Performance
Performance of the FreeToken SDK is largely dependent on the LLM, network latency, the number of tokens in the prompt, and device capabilities. However, we've tuned performance to optimize for speed as much as possible.
Tip: Knowing what models are recommended for devices
We don't have a hard and fast rule on what devices can run which models, but we do have recommendations that you can view in the console.
Pre-warming the model
Models are automatically loaded anytime that you begin usage of an AI model. However, loading can take a number of seconds especially on first load of a model after download.
To help with this, we suggest that you pre-load models when you expect that a user will imminently use the model. The best way to do this is to run the prewarmAIFor method with the appropriate parameters.
// Use a unique run ID for this prewarm
await FreeToken.shared.prewarmAIFor(runIdentifier: "your_run_id")
/// ... Later when you go to use the model ...
await FreeToken.shared.runMessageThread(
id: messageThreadID,
runIdentifier: "your_run_id", // Keep the ID the same as when you prewarmed
success: { message in
// Handle success
},
error: { error in
// Handle error
}
)
What happens when you pre-warm?
We load the model into memory, initialize the model context, and (if not already done) pre-cache the system prompt onto disk for faster future loads. This is especially helpful for larger system prompts that contain many tool definitions or examples.

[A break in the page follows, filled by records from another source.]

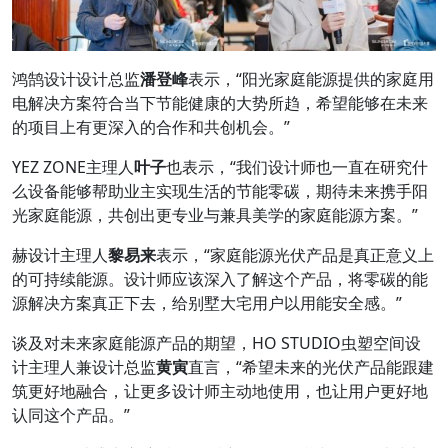
鸿鹄设计设计总监
潘登峰
表示，“阳光家庭能源提供的家庭用
电解决方案符合当下节能健康的大势所趋，希望能够在未来
的项目上有更深入的合作和共创机会。”
YEZ ZONE主理人
叶子
也表示，“我们设计师也一直在研究什
么设备能够帮助业主实现生活的节能零碳，期待未来携手阳
光家庭能源，共创出更专业与兼具美学的家庭能源方案。”
赫设计主理人
黎易来
表示，“家庭能源光伏产品是真正意义上
的可持续能源。设计师应该深入了解这个产品，将零碳的能
源解决方案真正下去，给别墅大宅用户以用能安全感。”
谈及对未来家庭能源产品的期望，HO STUDIO虫塑空间设
计主理人兼设计总监
黄寅
直言，“希望未来的光伏产品能跟建
筑更好地融合，让更多设计师主动地使用，也让用户更好地
认同这个产品。”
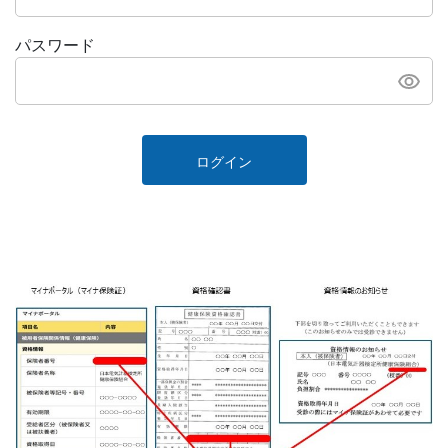
パスワード
ログイン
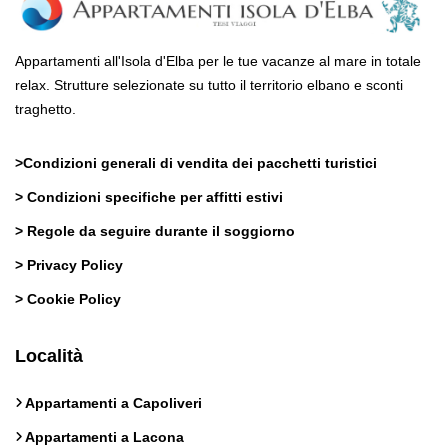
Appartamenti all'Isola d'Elba per le tue vacanze al mare in totale
relax. Strutture selezionate su tutto il territorio elbano e sconti
traghetto.
>
Condizioni generali di vendita dei pacchetti turistici
>
Condizioni specifiche per affitti estivi
>
Regole da seguire durante il soggiorno
>
Privacy Policy
>
Cookie Policy
Località
Appartamenti a Capoliveri
Appartamenti a Lacona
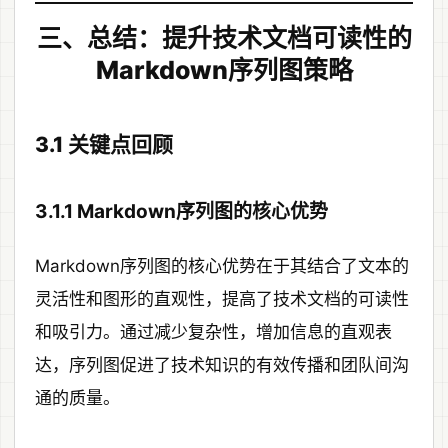
三、总结：提升技术文档可读性的
Markdown序列图策略
3.1 关键点回顾
3.1.1 Markdown序列图的核心优势
Markdown序列图的核心优势在于其结合了文本的
灵活性和图形的直观性，提高了技术文档的可读性
和吸引力。通过减少复杂性，增加信息的直观表
达，序列图促进了技术知识的有效传播和团队间沟
通的质量。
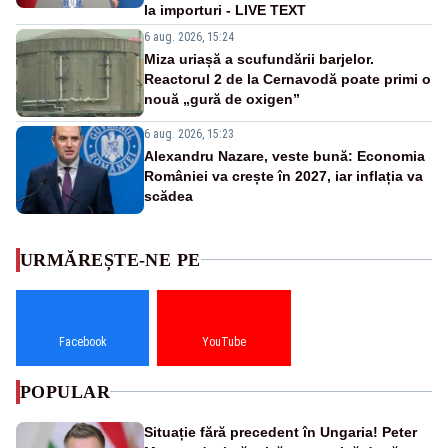
la importuri - LIVE TEXT
6 aug. 2026, 15:24
Miza uriașă a scufundării barjelor.
Reactorul 2 de la Cernavodă poate primi o
nouă „gură de oxigen”
6 aug. 2026, 15:23
Alexandru Nazare, veste bună: Economia
României va crește în 2027, iar inflația va
scădea
URMĂREȘTE-NE PE
Facebook
YouTube
POPULAR
Situație fără precedent în Ungaria! Peter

runMessageThread vs localChat
We have optimized runMessageThread for performance and recommend using it over localChat whenever possible. LocalChat is a great way to run simple conversations in which you do not expect to persist the response or need many advanced features.
GPU vs CPU
We always opt to have the model and all it's operations run on the GPU, with one exception. This allows for the fastest possible performance for your applcation. The downside to this is that GPU memory is slightly more limited than CPU memory (even on unified memory systems like Apple Silicon).
In our performance evalutations of Apple hardware, we found that keeping the entire model on GPU is around ~2.5x faster than splitting the KV cache off to the CPU and running model operations in GPU.
The one exception to this is when the client is running on a device that does not support AI. In this case, we only run the embedding model locally on device and run it in CPU mode while creating embeddings for documents and queries. We run on device as this preserves security and privacy allowing encrypted documents to be searched without passing string queries to the server.